A escola é ‘chata’ porque apresenta tudo pronto, igual para todos, não está aberta ao diálogo, à construção conjunta do seu currículo”, afirma Êda Luiz, diretora do CIEJA Campo Limpo, um Centro Integrado de Educação de Jovens e Adultos, localizado na zona sul de São Paulo (SP), que transformou a experiência do aprendizado.
CIEJA Campo Limpo
Hoje, toda a estrutura curricular do CIEJA é pautada na flexibilidade de horário, visando permitir que os alunos possam frequentar as aulas sem que isso prejudique suas atividades profissionais.
Os três turnos oferecidos funcionam em paralelo, de forma que o aluno que costuma ir às aulas pela manhã pode frequentar a escola também à noite, sem ser prejudicado.
No lugar das disciplinas costumeiras, a escola desenvolveu um modelo pedagógico que se baseia em quatro áreas de conhecimento: as Linguagens e Códigos, Ciências Humanas, Ensaios Lógicos e Artísticos e Ciências do Pensamento.
Dessa forma, ocorre a integração de diferentes áreas, facilitando a assimilação do conteúdo e a reflexão crítica.

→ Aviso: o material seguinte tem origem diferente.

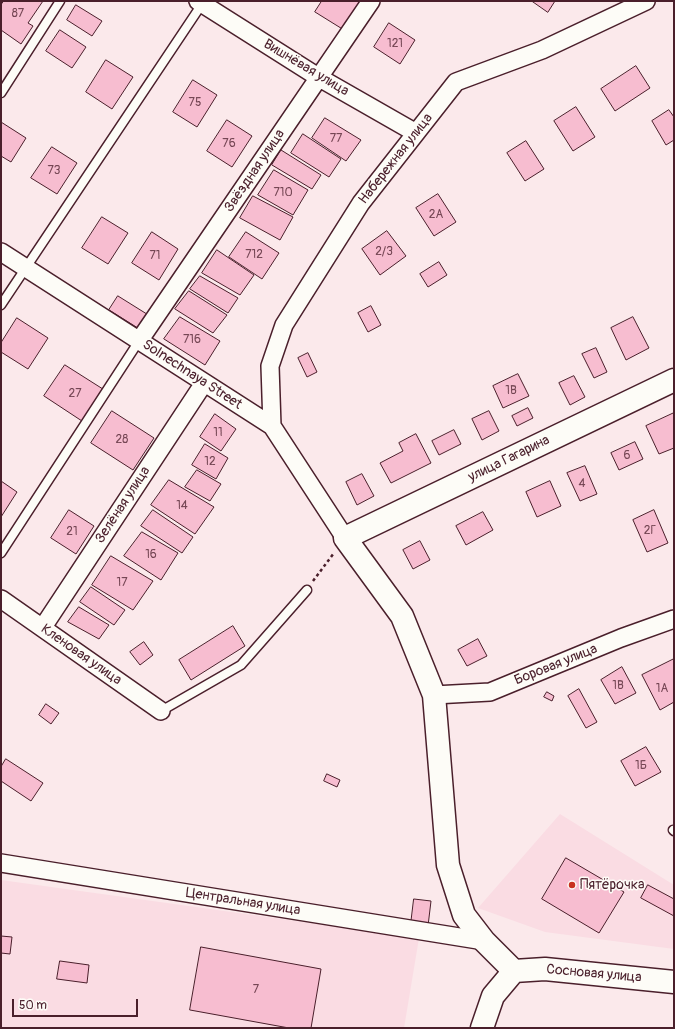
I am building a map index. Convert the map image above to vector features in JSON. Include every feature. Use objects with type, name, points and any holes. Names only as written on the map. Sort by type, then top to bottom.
[{"type":"street","name":"Звёздная улица","points":[[139,341],[371,1]]},
{"type":"street","name":"Набережная улица","points":[[272,426],[270,366],[284,325],[361,203],[456,82],[542,50],[646,1]]},
{"type":"street","name":"Вишнёвая улица","points":[[200,3],[318,77],[416,133]]},
{"type":"street","name":"Solnechnaya Street","points":[[1,252],[272,426],[345,538]]},
{"type":"street","name":"улица Гагарина","points":[[345,538],[674,380]]},
{"type":"street","name":"Зелёная улица","points":[[43,627],[204,383]]},
{"type":"street","points":[[345,538],[402,616],[434,695],[448,865],[464,915],[484,941],[514,971],[492,996],[482,1028]]},
{"type":"street","name":"Кленовая улица","points":[[1,599],[161,711]]},
{"type":"street","name":"Боровая улица","points":[[434,695],[490,692],[621,638],[674,619]]},
{"type":"street","name":"Центральная улица","points":[[1,863],[484,941]]},
{"type":"street","name":"Сосновая улица","points":[[514,971],[545,969],[674,982]]},
{"type":"lane","points":[[1,93],[60,1]]},
{"type":"lane","points":[[1,305],[200,3]]},
{"type":"lane","points":[[1,553],[139,341]]},
{"type":"lane","points":[[161,711],[241,664],[307,590]]},
{"type":"path","points":[[307,590],[345,538]]},
{"type":"shaded area","points":[[560,814],[674,885],[674,949],[545,932],[478,908]]},
{"type":"shaded area","points":[[1,880],[419,938],[404,1028],[1,1028]]},
{"type":"building","points":[[4,1],[43,1],[28,23],[33,26],[21,44],[1,30],[1,5]]},
{"type":"building","points":[[322,1],[359,1],[361,3],[344,30],[315,12]]},
{"type":"building","points":[[532,1],[555,1],[548,12]]},
{"type":"building","points":[[76,5],[102,21],[92,36],[67,20]]},
{"type":"building","points":[[389,23],[415,40],[400,64],[374,47]]},
{"type":"building","points":[[60,30],[86,47],[72,68],[46,51]]},
{"type":"building","points":[[106,60],[133,77],[112,109],[86,92]]},
{"type":"building","points":[[636,66],[650,88],[615,111],[601,89]]},
{"type":"building","points":[[193,80],[217,95],[197,127],[173,112]]},
{"type":"building","points":[[576,107],[595,137],[573,151],[554,121]]},
{"type":"building","points":[[669,110],[674,117],[674,140],[666,145],[652,121]]},
{"type":"building","points":[[325,118],[361,140],[346,161],[312,138]]},
{"type":"building","points":[[227,120],[252,136],[232,167],[207,151]]},
{"type":"building","points":[[1,122],[26,138],[11,162],[1,156]]},
{"type":"building","points":[[303,134],[341,159],[329,177],[291,153]]},
{"type":"building","points":[[526,141],[544,169],[525,181],[507,153]]},
{"type":"building","points":[[52,147],[77,163],[57,194],[31,178]]},
{"type":"building","points":[[281,150],[321,175],[312,189],[272,165]]},
{"type":"building","points":[[274,170],[308,190],[293,215],[258,195]]},
{"type":"building","points":[[438,194],[456,222],[434,236],[416,208]]},
{"type":"building","points":[[253,196],[293,217],[280,240],[240,218]]},
{"type":"building","points":[[102,217],[128,233],[108,264],[82,248]]},
{"type":"building","points":[[387,231],[406,256],[380,275],[362,249]]},
{"type":"building","points":[[152,232],[178,249],[159,280],[132,263]]},
{"type":"building","points":[[246,232],[279,253],[262,279],[229,257]]},
{"type":"building","points":[[217,250],[254,275],[240,295],[202,273]]},
{"type":"building","points":[[439,262],[447,275],[428,287],[420,274]]},
{"type":"building","points":[[200,276],[238,298],[228,313],[190,289]]},
{"type":"building","points":[[189,291],[227,315],[213,333],[175,309]]},
{"type":"building","points":[[118,296],[150,316],[141,330],[109,310]]},
{"type":"building","points":[[371,306],[381,325],[368,332],[358,313]]},
{"type":"building","points":[[180,317],[220,341],[205,365],[164,339]]},
{"type":"building","points":[[633,317],[649,348],[626,360],[611,328]]},
{"type":"building","points":[[17,318],[48,338],[28,369],[1,352],[1,343]]},
{"type":"building","points":[[596,348],[607,372],[594,378],[582,354]]},
{"type":"building","points":[[308,353],[317,372],[307,377],[298,358]]},
{"type":"building","points":[[65,365],[106,391],[85,423],[44,396]]},
{"type":"building","points":[[518,374],[529,396],[503,408],[493,386]]},
{"type":"building","points":[[574,376],[585,397],[570,405],[559,383]]},
{"type":"building","points":[[528,408],[533,418],[517,426],[512,416]]},
{"type":"building","points":[[112,411],[154,438],[133,470],[91,443]]},
{"type":"building","points":[[489,411],[499,431],[482,440],[472,419]]},
{"type":"building","points":[[674,413],[674,448],[659,454],[646,426]]},
{"type":"building","points":[[215,414],[236,429],[221,451],[200,437]]},
{"type":"building","points":[[454,430],[461,444],[439,455],[432,441]]},
{"type":"building","points":[[416,434],[431,463],[391,483],[380,463],[403,451],[399,443]]},
{"type":"building","points":[[635,442],[643,459],[619,470],[611,453]]},
{"type":"building","points":[[205,444],[228,458],[216,479],[192,465]]},
{"type":"building","points":[[585,466],[597,494],[580,501],[567,473]]},
{"type":"building","points":[[197,470],[221,484],[210,501],[185,487]]},
{"type":"building","points":[[362,474],[374,496],[357,505],[346,482]]},
{"type":"building","points":[[169,480],[214,507],[195,534],[151,505]]},
{"type":"building","points":[[1,481],[17,492],[1,517]]},
{"type":"building","points":[[550,481],[561,506],[537,517],[526,492]]},
{"type":"building","points":[[69,510],[94,526],[76,554],[51,538]]},
{"type":"building","points":[[153,510],[193,537],[182,553],[141,526]]},
{"type":"building","points":[[654,510],[668,543],[647,552],[633,520]]},
{"type":"building","points":[[483,512],[493,530],[466,545],[456,526]]},
{"type":"building","points":[[142,532],[178,553],[161,580],[124,556]]},
{"type":"building","points":[[420,541],[430,560],[413,569],[403,550]]},
{"type":"building","points":[[111,556],[153,581],[133,610],[92,585]]},
{"type":"building","points":[[91,587],[125,610],[114,625],[80,602]]},
{"type":"building","points":[[79,607],[109,625],[99,639],[68,622]]},
{"type":"building","points":[[233,626],[245,646],[191,680],[179,660]]},
{"type":"building","points":[[478,639],[487,656],[467,666],[458,650]]},
{"type":"building","points":[[144,642],[153,655],[140,665],[130,652]]},
{"type":"building","points":[[674,659],[674,702],[660,710],[642,675]]},
{"type":"building","points":[[622,667],[636,693],[615,704],[601,680]]},
{"type":"building","points":[[579,689],[597,722],[586,728],[568,696]]},
{"type":"building","points":[[547,692],[554,696],[552,701],[544,697]]},
{"type":"building","points":[[46,704],[59,713],[51,724],[39,715]]},
{"type":"building","points":[[646,747],[661,772],[635,786],[621,761]]},
{"type":"building","points":[[6,759],[43,783],[31,801],[1,781],[1,767]]},
{"type":"building","points":[[327,774],[340,780],[337,787],[324,781]]},
{"type":"building","points":[[566,858],[624,892],[599,933],[542,899]]},
{"type":"building","points":[[648,885],[674,899],[674,916],[641,898]]},
{"type":"building","points":[[414,899],[431,901],[428,926],[411,924]]},
{"type":"building","points":[[1,936],[12,937],[10,954],[1,953]]},
{"type":"building","points":[[201,947],[321,969],[311,1028],[289,1028],[190,1010]]},
{"type":"building","points":[[60,961],[89,965],[87,983],[57,979]]},
{"type":"place","name":"Пятёрочка","points":[[572,885]]}]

Mais do que uma escola, o CIEJA Campo Limpo é um ambiente de integração, em que jovens que foram expulsos de outras escolas, adultos que decidiram voltar a estudar e deficientes trocam experiências e convivem em um ambiente pautado por valores como o respeito, a solidariedade e a responsabilidade.
E é justamente aí que está o segredo para uma educação inovadora, diz Êda. “São os princípios e valores construídos no coletivo: acolhimento, respeito, diálogo, solidariedade”.
No CIEJA Campo Limpo, todo mundo tem a chance de aprender.
Os alunos produzem conhecimento individual e coletivo, superando suas limitações e para quem vem com a velha história de que “não nasci para estudar”, Êda rebate: “Isso existe onde a escola não constrói coletivamente o Projeto Político Pedagógico, quando não respeita o educando ou educadores. As pessoas não vêem significado nessa escola e faz essa declaração para justificar a sua saída”.
Inovar é possível
Falar sobre inovação em educação no Brasil não é tarefa fácil. Há mais de 51,5 milhões2 de alunos matriculados na educação básica, estando 85,3%2 deles em escolas públicas, muitas das quais falham ao apresentar condições imprescindíveis de aprendizado, como saneamento básico.
É preciso ter um banheiro limpo, cadeiras, livros e uma abordagem pedagógica que favoreça o desenvolvimento da criança como ser humano, como cidadã.
Mas, infelizmente, isso ainda é pedir muito.